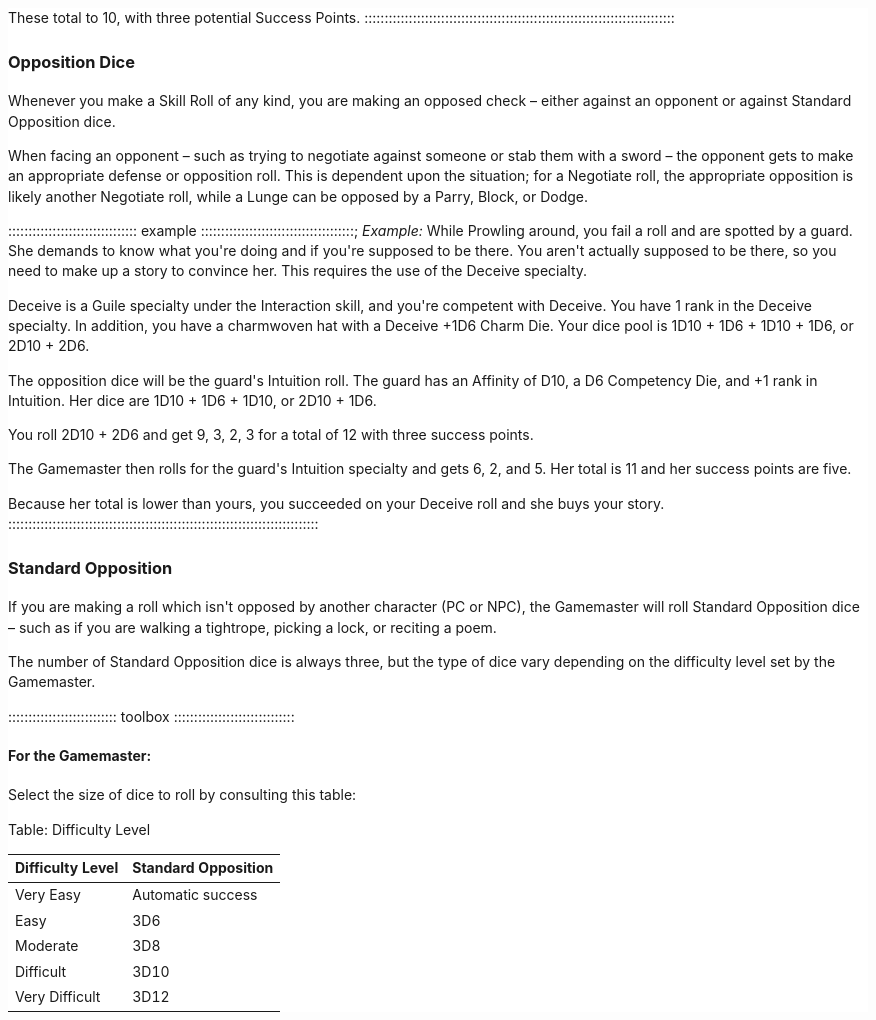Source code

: These total to 10, with three potential Success Points.
:::::::::::::::::::::::::::::::::::::::::::::::::::::::::::::::::::::::::::::

### Opposition Dice

Whenever you make a Skill Roll of any kind, you are making an opposed
check – either against an opponent or against Standard Opposition dice.

When facing an opponent – such as trying to negotiate against someone or
stab them with a sword – the opponent gets to make an appropriate
defense or opposition roll. This is dependent upon the situation; for a
Negotiate roll, the appropriate opposition is likely another Negotiate
roll, while a Lunge can be opposed by a Parry, Block, or Dodge.

:::::::::::::::::::::::::::::::: example ::::::::::::::::::::::::::::::::::::::;
*Example:* While Prowling around, you fail a roll and are spotted by a
guard. She demands to know what you're doing and if you're supposed to be 
there. You aren't actually supposed to be there, so you need to make up a
story to convince her. This requires the use of the Deceive specialty.

Deceive is a Guile specialty under the Interaction skill, and you're
competent with Deceive. You have 1 rank in the Deceive specialty. 
In addition, you have a charmwoven hat with a Deceive +1D6 Charm Die.
Your dice pool is 1D10 + 1D6 + 1D10 + 1D6, or 2D10 + 2D6.

The opposition dice will be the guard's Intuition roll. The guard has an
Affinity of D10, a D6 Competency Die, and +1 rank in Intuition. Her dice
are 1D10 + 1D6 + 1D10, or 2D10 + 1D6.

You roll 2D10 + 2D6 and get 9, 3, 2, 3 for a total of 12 with three success points.

The Gamemaster then rolls for the guard's Intuition specialty and gets 6, 2, and 5. 
Her total is 11 and her success points are five.

Because her total is lower than yours, you succeeded on your Deceive roll
and she buys your story.
:::::::::::::::::::::::::::::::::::::::::::::::::::::::::::::::::::::::::::::

### Standard Opposition

If you are making a roll which isn't opposed by another character (PC or
NPC), the Gamemaster will roll Standard Opposition dice – such as if you are
walking a tightrope, picking a lock, or reciting a poem.

The number of Standard Opposition dice is always three, but the type of
dice vary depending on the difficulty level set by the Gamemaster.

::::::::::::::::::::::::::: toolbox ::::::::::::::::::::::::::::::
#### For the Gamemaster: 

Select the size of dice to roll by consulting this table:

Table: Difficulty Level

| Difficulty Level | Standard Opposition |
| :--------------- | :------------------ |
| Very Easy        | Automatic success   |
| Easy             | 3D6                 |
| Moderate         | 3D8                 |
| Difficult        | 3D10                |
| Very Difficult   | 3D12                |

> What to work on:
Copy the items above word for word, leaving out the pictures.

> Result for this task:
Source code

: These total to 10, with three potential Success Points.
:::::::::::::::::::::::::::::::::::::::::::::::::::::::::::::::::::::::::::::

### Opposition Dice

Whenever you make a Skill Roll of any kind, you are making an opposed
check – either against an opponent or against Standard Opposition dice.

When facing an opponent – such as trying to negotiate against someone or
stab them with a sword – the opponent gets to make an appropriate
defense or opposition roll. This is dependent upon the situation; for a
Negotiate roll, the appropriate opposition is likely another Negotiate
roll, while a Lunge can be opposed by a Parry, Block, or Dodge.

:::::::::::::::::::::::::::::::: example ::::::::::::::::::::::::::::::::::::::;
*Example:* While Prowling around, you fail a roll and are spotted by a
guard. She demands to know what you're doing and if you're supposed to be 
there. You aren't actually supposed to be there, so you need to make up a
story to convince her. This requires the use of the Deceive specialty.

Deceive is a Guile specialty under the Interaction skill, and you're
competent with Deceive. You have 1 rank in the Deceive specialty. 
In addition, you have a charmwoven hat with a Deceive +1D6 Charm Die.
Your dice pool is 1D10 + 1D6 + 1D10 + 1D6, or 2D10 + 2D6.

The opposition dice will be the guard's Intuition roll. The guard has an
Affinity of D10, a D6 Competency Die, and +1 rank in Intuition. Her dice
are 1D10 + 1D6 + 1D10, or 2D10 + 1D6.

You roll 2D10 + 2D6 and get 9, 3, 2, 3 for a total of 12 with three success points.

The Gamemaster then rolls for the guard's Intuition specialty and gets 6, 2, and 5. 
Her total is 11 and her success points are five.

Because her total is lower than yours, you succeeded on your Deceive roll
and she buys your story.
:::::::::::::::::::::::::::::::::::::::::::::::::::::::::::::::::::::::::::::

### Standard Opposition

If you are making a roll which isn't opposed by another character (PC or
NPC), the Gamemaster will roll Standard Opposition dice – such as if you are
walking a tightrope, picking a lock, or reciting a poem.

The number of Standard Opposition dice is always three, but the type of
dice vary depending on the difficulty level set by the Gamemaster.

::::::::::::::::::::::::::: toolbox ::::::::::::::::::::::::::::::
#### For the Gamemaster: 

Select the size of dice to roll by consulting this table:

Table: Difficulty Level

| Difficulty Level | Standard Opposition |
| :--------------- | :------------------ |
| Very Easy        | Automatic success   |
| Easy             | 3D6                 |
| Moderate         | 3D8                 |
| Difficult        | 3D10                |
| Very Difficult   | 3D12                |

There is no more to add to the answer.